10 Reasons Why We Need Application Security Testing Tools

Despite the fact that there are quite a few reservations concerning the use of application security scanning technologies (e.g. false positives, false negatives, usability, and of course the price), there are also a couple of good reasons for using such tools:

1. Applications Are Getting Bigger and Bigger

Enterprise applications can be quite big: 100,000 lines of code (100 KLOC) are some sort of lower boundary. Larger applications can easily have millions of lines of code. The same goes for the number of unique sites and business functions such an application can have. On the same hand, even a code reviewer will only manage to analyze 1,000 lines of code (1 KLOC) a day.

2. Applications Do Often Change

Especially agile developed (Web) applications are periodically changed every sprint (e.g. every two weeks).
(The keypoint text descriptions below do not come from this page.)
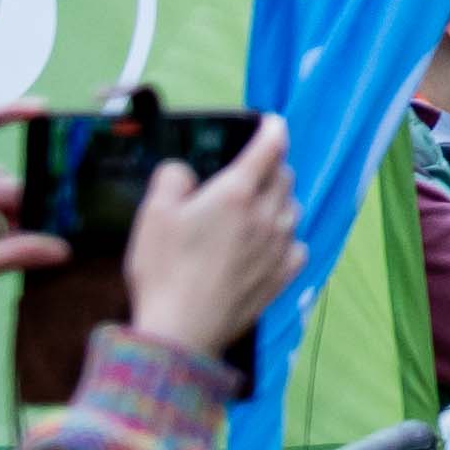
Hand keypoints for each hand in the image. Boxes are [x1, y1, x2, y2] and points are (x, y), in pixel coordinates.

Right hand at [114, 119, 293, 362]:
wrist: (184, 327)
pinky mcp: (285, 275)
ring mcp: (281, 247)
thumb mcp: (153, 214)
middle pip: (284, 178)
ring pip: (293, 209)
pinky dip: (286, 238)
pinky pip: (296, 245)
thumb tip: (186, 170)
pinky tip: (269, 244)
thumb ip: (172, 179)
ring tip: (257, 207)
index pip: (268, 149)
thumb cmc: (164, 267)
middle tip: (253, 170)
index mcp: (237, 193)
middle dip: (272, 167)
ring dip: (279, 201)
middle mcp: (268, 215)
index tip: (274, 122)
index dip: (272, 130)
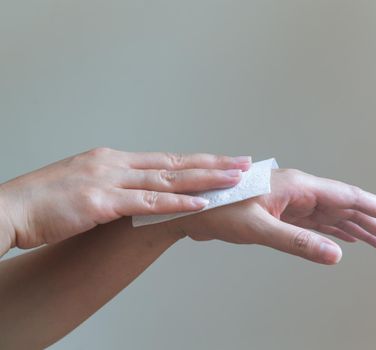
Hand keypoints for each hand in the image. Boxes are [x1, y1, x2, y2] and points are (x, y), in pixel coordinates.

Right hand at [0, 147, 250, 249]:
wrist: (8, 210)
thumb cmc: (43, 202)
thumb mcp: (84, 187)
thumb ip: (115, 188)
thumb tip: (139, 196)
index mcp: (113, 160)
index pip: (165, 158)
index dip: (198, 159)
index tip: (224, 160)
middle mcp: (115, 164)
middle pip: (174, 162)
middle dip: (213, 164)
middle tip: (243, 163)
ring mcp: (108, 180)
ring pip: (168, 178)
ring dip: (205, 179)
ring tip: (234, 180)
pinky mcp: (100, 201)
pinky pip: (147, 202)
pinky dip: (176, 202)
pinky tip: (200, 202)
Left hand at [170, 169, 375, 264]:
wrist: (192, 207)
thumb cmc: (219, 209)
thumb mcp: (258, 228)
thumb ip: (298, 243)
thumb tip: (337, 254)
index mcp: (299, 187)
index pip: (350, 197)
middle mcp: (301, 192)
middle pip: (350, 208)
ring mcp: (294, 203)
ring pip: (337, 217)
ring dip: (363, 230)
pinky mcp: (285, 215)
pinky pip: (320, 225)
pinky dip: (340, 233)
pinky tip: (351, 240)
But changes can also occur in the environment or integration of a productive application.

For instance, many Web applications are dynamically linked with other sites. Where some changes are trivial with no security impact, others will make a security review of the whole application necessary (e.g. due to architectural changes).

Manual pentesting or code review cannot solve that problem. According to WhiteHat, the average amount of serious vulnerabilities introduced per website was 56 in 2012 (in the years before even much higher).
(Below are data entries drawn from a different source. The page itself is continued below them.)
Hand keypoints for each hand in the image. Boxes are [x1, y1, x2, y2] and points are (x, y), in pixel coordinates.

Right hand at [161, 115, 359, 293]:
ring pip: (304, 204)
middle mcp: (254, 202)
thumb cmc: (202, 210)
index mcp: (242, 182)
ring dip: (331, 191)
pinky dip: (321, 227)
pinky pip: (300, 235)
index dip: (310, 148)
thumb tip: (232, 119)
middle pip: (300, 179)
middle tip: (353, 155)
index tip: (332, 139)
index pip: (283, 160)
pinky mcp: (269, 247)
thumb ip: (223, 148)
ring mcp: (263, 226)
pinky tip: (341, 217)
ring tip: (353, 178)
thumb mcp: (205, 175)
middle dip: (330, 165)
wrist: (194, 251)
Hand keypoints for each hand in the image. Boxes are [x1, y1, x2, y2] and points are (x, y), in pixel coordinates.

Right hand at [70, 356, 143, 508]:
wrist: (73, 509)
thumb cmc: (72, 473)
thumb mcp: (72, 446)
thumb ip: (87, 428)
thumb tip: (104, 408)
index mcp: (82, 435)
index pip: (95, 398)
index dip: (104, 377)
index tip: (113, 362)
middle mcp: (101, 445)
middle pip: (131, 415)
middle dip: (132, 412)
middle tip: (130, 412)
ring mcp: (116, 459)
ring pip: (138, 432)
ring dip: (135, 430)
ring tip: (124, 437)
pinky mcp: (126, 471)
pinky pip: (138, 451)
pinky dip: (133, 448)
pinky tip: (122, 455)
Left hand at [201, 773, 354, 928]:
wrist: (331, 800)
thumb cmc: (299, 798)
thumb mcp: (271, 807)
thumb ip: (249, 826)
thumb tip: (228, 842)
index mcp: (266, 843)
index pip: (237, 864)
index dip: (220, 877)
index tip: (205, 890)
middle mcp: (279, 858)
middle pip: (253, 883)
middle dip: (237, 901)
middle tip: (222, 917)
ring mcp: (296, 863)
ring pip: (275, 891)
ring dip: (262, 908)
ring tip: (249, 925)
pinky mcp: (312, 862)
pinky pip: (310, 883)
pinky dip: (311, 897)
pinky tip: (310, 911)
3. Tools Can Be Executed by Non-Experts

Despite the well-known phrase “a fool with a tool is still a fool”, the requirement for performing a security assessment with a tool is much lower than without. Especially where more and more application-based threats are emerging, a pentester or code reviewer has to know a lot more than a few years ago. It still needs some training to perform a decent tool-based assessment though.

4. Tools Can Be Executed Continuously

A tool-based assessment is not comparable with a manual one (e.g. a pentest or code review) in respect of the level of assurance it can reach. This is very well stated by the OWASP ASVS Standard and other publications. Although the reached assurance is lower it can be ensured due to periodic (even daily) scans.

5. Tools Can Make Manual Analysis Much More Efficient

Manual assessments (code reviews or pentests) based on tool-based scans can be much more efficient. Especially large codebases can be analyzed pretty well using such an approach.

Many Low Hanging Fruits, which are often the point of attack for criminals, can be identified very efficiently with a tool scan before a manual assessment has even started. Also, tools will often give us indicators for possible vulnerabilities or weaknesses that can then be analyzed manually.

6. Tools Can Check Specific Policies and Other Requirements

Many tools allow the definition of very specific policies and can therefore be used to ensure that an application is compliant with a secure coding guideline.

7. Tools Allow Us Standardized, Objective and Repeatable Analysis

As long as the ruleset does not change, a tool scan will always execute the same comprehensible tests cases on all applications. No test is left out of my mistake or other reason.

8. Tools Provide Us Metrics

Tools can provide us metrics – such as the security to quality defect ratio or the cyclomatic complexity that we can use to measure security and observe trending. In addition, results of scanning tools such as HP Fortify can be displayed in the quality dashboard such as sonar, leading to a much more visible (in)security.

9. Tools are the foundation of sustainable and continuous improved security

Tool scans are based on policies and rules. Both can be customized and tuned. The more we work with such a tool we can improve its results.

10. Tools Can Be Integrated in Existing Tools Suites (e.g. In Quality Assurance)

We can integrate a security scanning tool in tool suites that are already in place and periodically executed by quality assurance. This integration capability is yet only at its beginning but will surely be improved in the future.

All in all, we should be aware of tool limitations in general (and tool-specific ones too), but shouldn’t deny their capabilities (and benefit by using them) too.